TEKS LATIHAN:
[Nasional-m] Perang Bukan Jawaban

Ambon nasional-m@polarhome.com
Thu Jan 30 02:12:10 2003


Sriwijaya Post
Rabu,  29 Januari 2003

Perang Bukan Jawaban
 Drs Kuncara Yuniadi, MM
Dosen UMP, STIMIK IGM, dan STIE Musi Palembang

JUDUL tulisan di atas adalah terjemahan dari war is not answer, salah satu
bunyi poster yang dibawa para pengunjuk rasa di Washington, Amerika Serikat,
baru-baru ini. Ribuan pengunjuk rasa, tidak hanya di Amerika Serikat (AS),
akan tetapi juga di Eropa serta Timur Tengah turun ke jalan untuk menentang
rencana AS menyerang Irak.
Menggejolaknya aksi-aksi protes di AS, Eropa, dan Timur Tengah kali ini
merupakan semacam “serangan pre-emptive” bagi perdamaian, di tengah
kekhawatiran orang terhadap pemerintah Presiden AS George W Bush yang
bergerak cepat untuk setiap saat memberi otorisasi bagi pasukannya untuk
menyerang Irak. Aksi protes di AS ini menyusul pernyataan Gedung Putih belum
lama ini, yang melukiskan bahwa penemuan sejumlah hulu ledak kimia yang
kosong di Irak sebagai hal yang mengganggu dan serius.

TUJUAN TUGAS:
Nyatakan apakah setiap pernyataan berikut sesuai dengan teks latihan, lalu jawab dengan ya atau tidak beserta kutipan kata-kata penentunya dari teks tanpa perubahan.
1. Judul tulisan merupakan terjemahan dari bunyi sebuah poster yang dibawa pengunjuk rasa di Washington.
2. Unjuk rasa menentang rencana AS menyerang Irak hanya berlangsung di Amerika Serikat.
3. Gedung Putih menyebut penemuan hulu ledak kimia kosong di Irak sebagai hal yang mengganggu dan serius.
Entri yang disajikan tidak memiliki kaitan dengan teks latihan.

DATA ANALISIS:
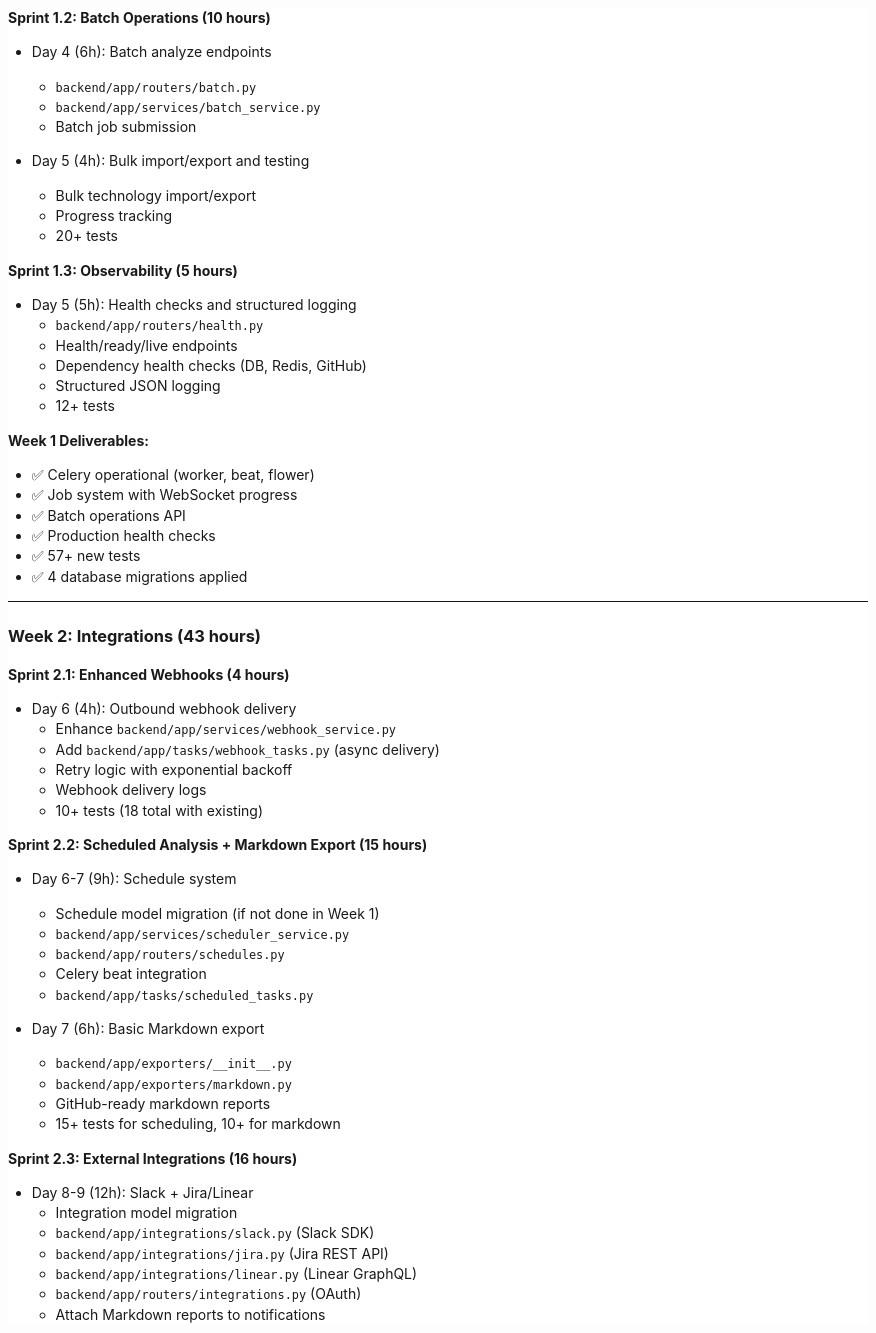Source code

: **Sprint 1.2: Batch Operations (10 hours)**
- Day 4 (6h): Batch analyze endpoints
  - `backend/app/routers/batch.py`
  - `backend/app/services/batch_service.py`
  - Batch job submission

- Day 5 (4h): Bulk import/export and testing
  - Bulk technology import/export
  - Progress tracking
  - 20+ tests

**Sprint 1.3: Observability (5 hours)**
- Day 5 (5h): Health checks and structured logging
  - `backend/app/routers/health.py`
  - Health/ready/live endpoints
  - Dependency health checks (DB, Redis, GitHub)
  - Structured JSON logging
  - 12+ tests

**Week 1 Deliverables:**
- ✅ Celery operational (worker, beat, flower)
- ✅ Job system with WebSocket progress
- ✅ Batch operations API
- ✅ Production health checks
- ✅ 57+ new tests
- ✅ 4 database migrations applied

---

### Week 2: Integrations (43 hours)

**Sprint 2.1: Enhanced Webhooks (4 hours)**
- Day 6 (4h): Outbound webhook delivery
  - Enhance `backend/app/services/webhook_service.py`
  - Add `backend/app/tasks/webhook_tasks.py` (async delivery)
  - Retry logic with exponential backoff
  - Webhook delivery logs
  - 10+ tests (18 total with existing)

**Sprint 2.2: Scheduled Analysis + Markdown Export (15 hours)**
- Day 6-7 (9h): Schedule system
  - Schedule model migration (if not done in Week 1)
  - `backend/app/services/scheduler_service.py`
  - `backend/app/routers/schedules.py`
  - Celery beat integration
  - `backend/app/tasks/scheduled_tasks.py`

- Day 7 (6h): Basic Markdown export
  - `backend/app/exporters/__init__.py`
  - `backend/app/exporters/markdown.py`
  - GitHub-ready markdown reports
  - 15+ tests for scheduling, 10+ for markdown

**Sprint 2.3: External Integrations (16 hours)**
- Day 8-9 (12h): Slack + Jira/Linear
  - Integration model migration
  - `backend/app/integrations/slack.py` (Slack SDK)
  - `backend/app/integrations/jira.py` (Jira REST API)
  - `backend/app/integrations/linear.py` (Linear GraphQL)
  - `backend/app/routers/integrations.py` (OAuth)
  - Attach Markdown reports to notifications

HASIL JAWABAN:
1. Ya: "JUDUL tulisan di atas adalah terjemahan dari war is not answer, salah satu bunyi poster yang dibawa para pengunjuk rasa di Washington"
2. Tidak: "tidak hanya di Amerika Serikat (AS), akan tetapi juga di Eropa serta Timur Tengah turun ke jalan"
3. Ya: "yang melukiskan bahwa penemuan sejumlah hulu ledak kimia yang kosong di Irak sebagai hal yang mengganggu dan serius"